Applications that need read/write access connect to 192.168.1.20:5000. Read-only replicas (analytics, reporting) connect to 192.168.1.20:5001. HAProxy polls the Patroni REST API every 3 seconds, so failover is detected and traffic is rerouted within a few seconds of the primary going offline.

Step 8: Testing Automatic Failover

# Open a psql session through the HAProxy primary port
psql -h 192.168.1.20 -p 5000 -U postgres -c "SELECT pg_is_in_recovery();"
# Output: f  (false = this is the primary)

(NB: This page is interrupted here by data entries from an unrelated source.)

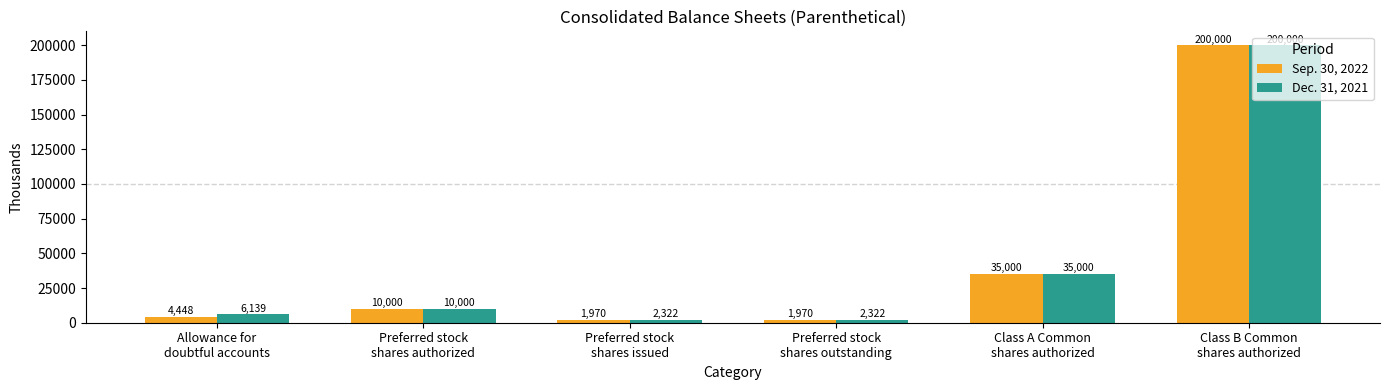

What is the label of the 3rd bar from the left?

Preferred stock
shares issued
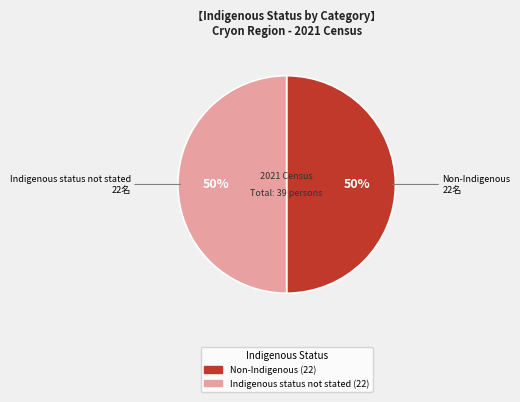

To the nearest percent, what portion does Indigenous status not stated represent?

50%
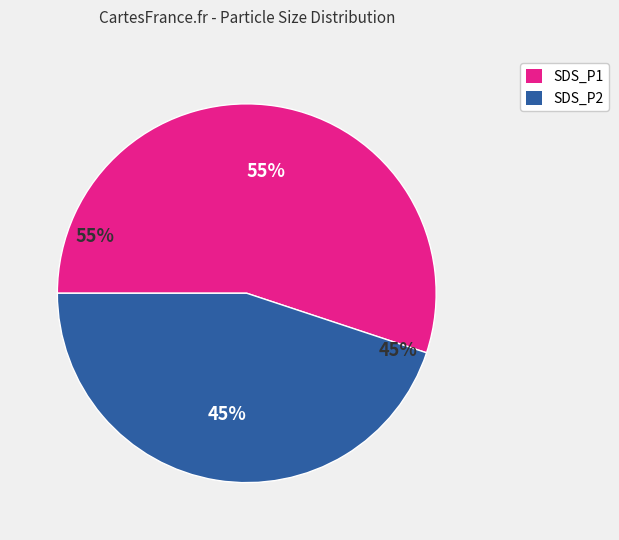

Between SDS_P2 and SDS_P1, which is larger?

SDS_P1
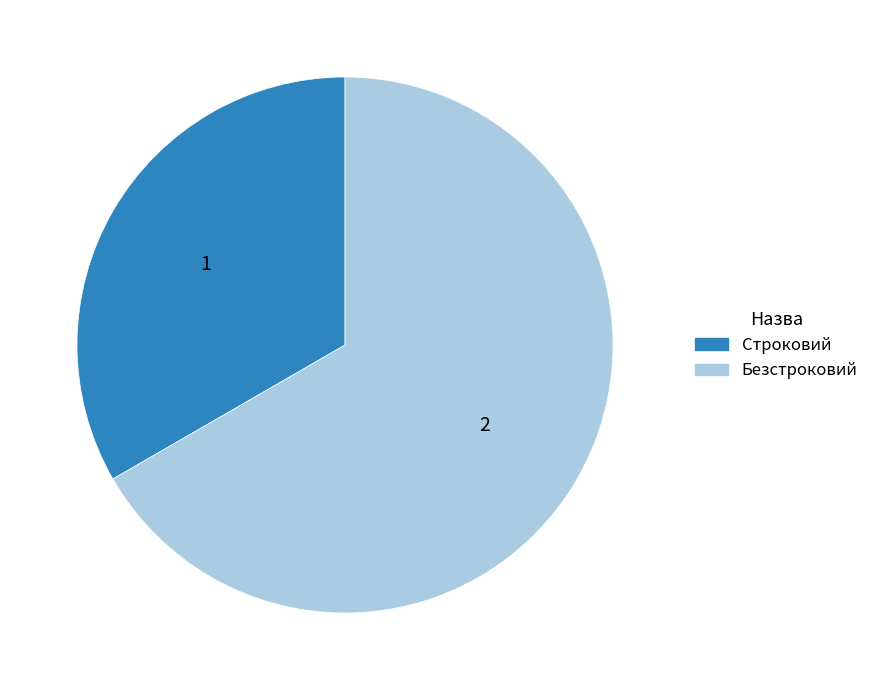

How many segments does this pie chart have?

2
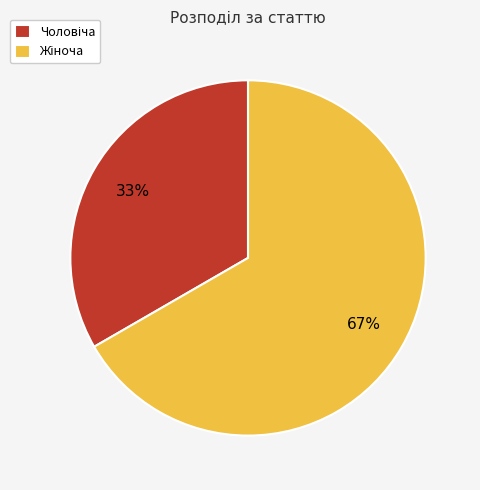

Does any single category account for the majority?

Yes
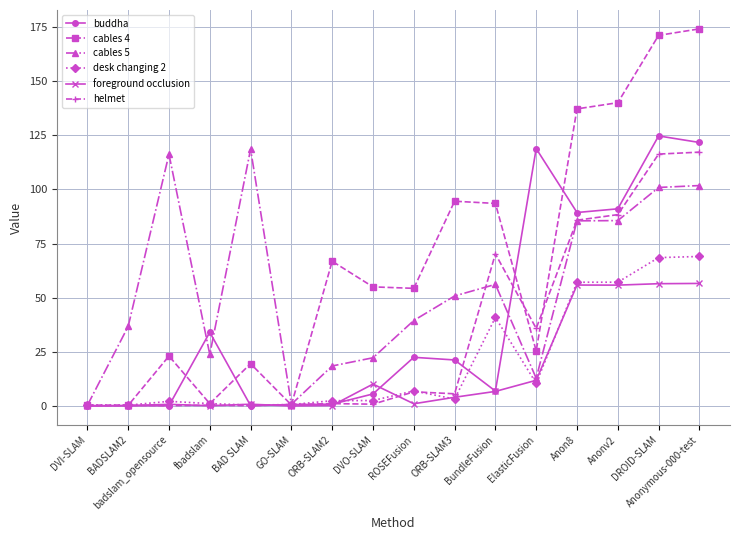

What is the highest value of the foreground occlusion series?

56.6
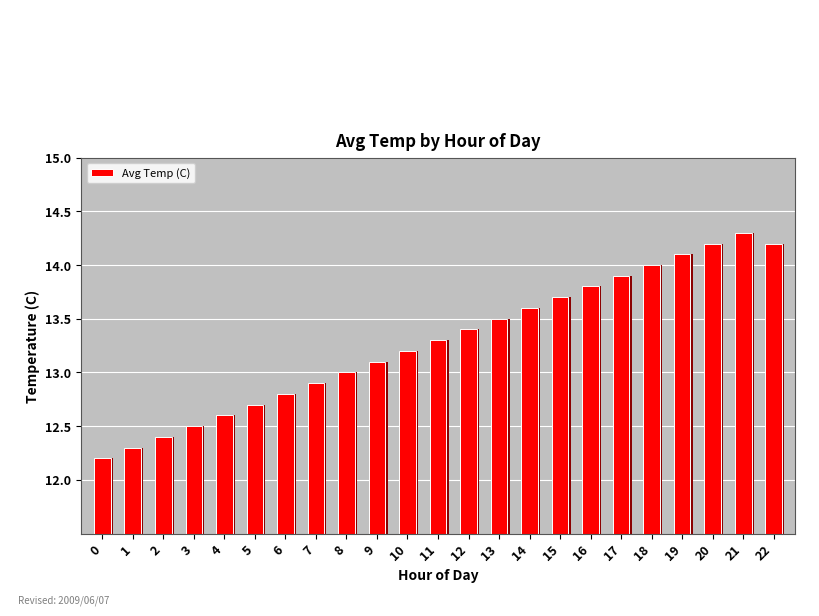

List the labels in order of value, largest first.

21, 20, 22, 19, 18, 17, 16, 15, 14, 13, 12, 11, 10, 9, 8, 7, 6, 5, 4, 3, 2, 1, 0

# Simulate a primary failure by stopping Patroni on pg1
# On pg1:
sudo systemctl stop patroni

# Back on the HAProxy node, watch the cluster recover
# (allow ~15-30 seconds for leader election)
patronictl -c /etc/patroni/patroni.yml list

# Re-test the connection through HAProxy — pg2 should now be primary
psql -h 192.168.1.20 -p 5000 -U postgres -c "SELECT pg_is_in_recovery();"
# Output: f  (pg2 is now the leader)

# Restart pg1 — it will rejoin as a replica automatically
# On pg1:
sudo systemctl start patroni

patronictl -c /etc/patroni/patroni.yml list

A Patroni-managed PostgreSQL cluster on RHEL 7 eliminates the manual intervention that single-instance PostgreSQL setups demand during failures. By combining etcd for distributed leader election, Patroni for automated failover and cluster state management, and HAProxy for transparent read/write routing, you achieve a high-availability database tier that can survive node failures with minimal downtime and zero application code changes. As your requirements grow, extend this architecture by adding a third PostgreSQL node for a synchronous replica, deploying a three-node etcd cluster for quorum resilience, and using pg_rewind (already enabled in this configuration) to quickly reintegrate a former primary that rejoins after a network partition. The patronictl command gives you full cluster visibility and safe manual switchover capabilities that make maintenance windows straightforward and predictable.